Polish classical mezzo-soprano and alto

Bogna Bartosz is a Polish-German classical mezzo-soprano and alto. She lives in Berlin.

==Life and career==
Bartosz was born in Gdańsk. She studied voice at the Academy of Music in Gdansk and graduated with distinction. She then studied at the Berlin University of the Arts with Ingrid Figur and in master-classes with Aribert Reimann, Adele Stolte and Anna Reynolds.

As a Baroque specialist she has worked with Philippe Herreweghe, Musica Antiqua Köln and Ton Koopman, taking part in his project to record the complete vocal works of Johann Sebastian Bach with the Amsterdam Baroque Orchestra & Choir. She is also involved in the project Dieterich Buxtehude – Opera Omnia of the same ensemble to record the complete works of Dieterich Buxtehude.

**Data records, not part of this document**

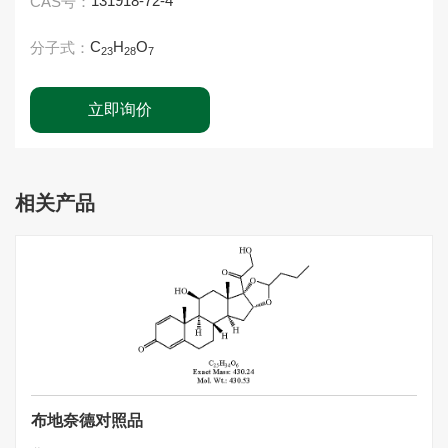
131918-72-4
CAS号：
C
H
O
分子式：
23
28
7
立即询价
相关产品
布地奈德对照品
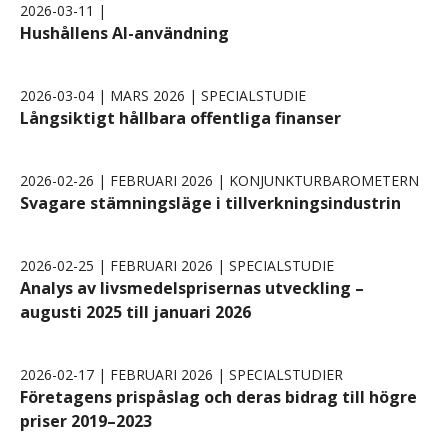
2026-03-11 |
Hushållens AI-användning
2026-03-04 | MARS 2026 | SPECIALSTUDIE
Långsiktigt hållbara offentliga finanser
2026-02-26 | FEBRUARI 2026 | KONJUNKTURBAROMETERN
Svagare stämningsläge i tillverkningsindustrin
2026-02-25 | FEBRUARI 2026 | SPECIALSTUDIE
Analys av livsmedelsprisernas utveckling –
augusti 2025 till januari 2026
2026-02-17 | FEBRUARI 2026 | SPECIALSTUDIER
Företagens prispåslag och deras bidrag till högre
priser 2019–2023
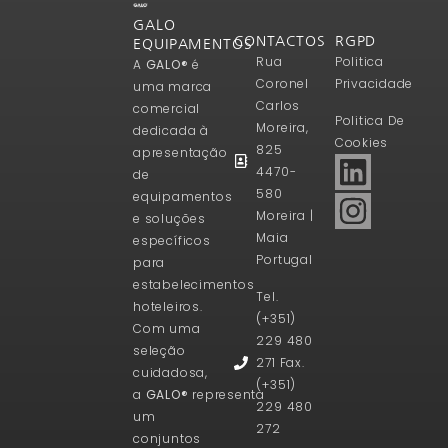
GALO
CONTACTOS
RGPD
EQUIPAMENTOS
Rua
Politica
A
GALO®
é
Coronel
Privacidade
uma marca
Carlos
comercial
Politica De
Moreira,
dedicada à
Cookies
825
apresentação
4470-
de
580
equipamentos
Moreira |
e soluções
Maia
específicos
Portugal
para
estabelecimentos
Tel.
hoteleiros.
(+351)
Com uma
229 480
seleção
271 Fax.
cuidadosa,
(+351)
a
GALO®
representa
229 480
um
272
conjuntos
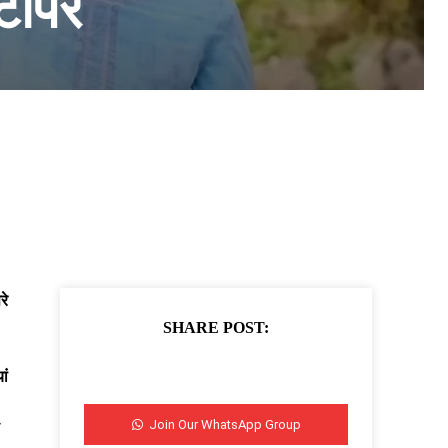
 टॉपर
रे
SHARE POST:
ां
Join Our WhatsApp Group
ी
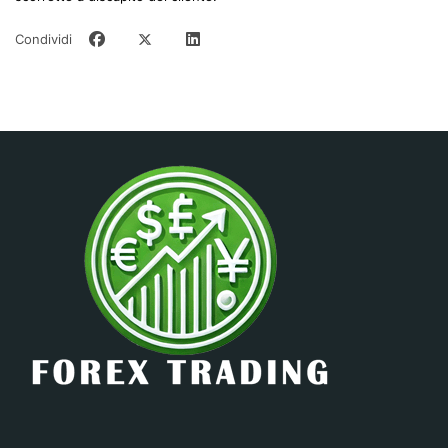
Condividi
Servizi
05 July 2024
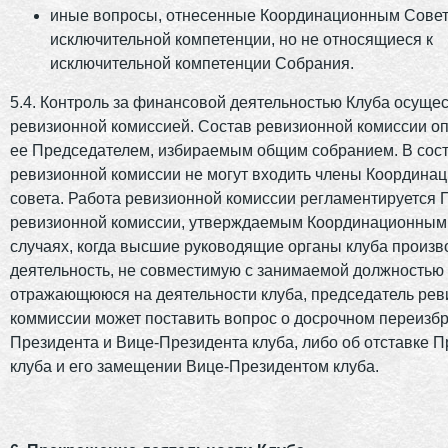
иные вопросы, отнесенные Координационным Совет
исключительной компетенции, но не относящиеся к
исключительной компетенции Собрания.
5.4. Контроль за финансовой деятельностью Клуба осуще
ревизионной комиссией. Состав ревизионной комиссии о
ее Председателем, избираемым общим собранием. В сос
ревизионной комиссии не могут входить члены Координа
совета. Работа ревизионной комиссии регламентируется
ревизионной комиссии, утверждаемым Координационным
случаях, когда высшие руководящие органы клуба произв
деятельность, не совместимую с занимаемой должностью 
отражающююся на деятельности клуба, председатель рев
коммиссии может поставить вопрос о досрочном переизб
Президента и Вице-Президента клуба, либо об отставке 
клуба и его замещении Вице-Президентом клуба.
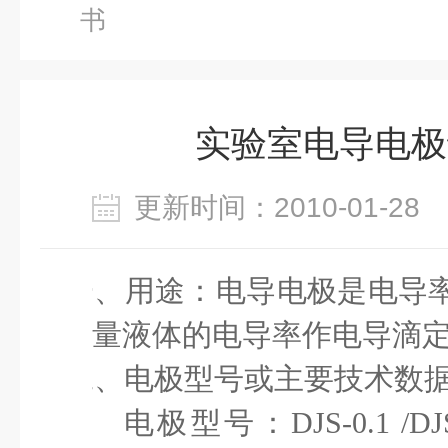
书
实验室电导电极
更新时间：2010-01-2
一、
用途：电导电极是电导
量液体的电导率作电导滴
二、
电极型号或主要技术数
电极型号：
DJS-0.1 /DJ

She has performed with orchestras such as the Leipzig Gewandhaus Orchestra, Israel Chamber Orchestra Tel Aviv and Japan Philharmonic Orchestra under conductors such as Moshe Atzmon, Enoch zu Guttenberg, Krzysztof Penderecki and Helmuth Rilling.

In 1992, Bartosz was awarded 1st Prize for singing at the International Bach Competition of Leipzig.

Bartosz is married to the German conductor Winfried Petzold.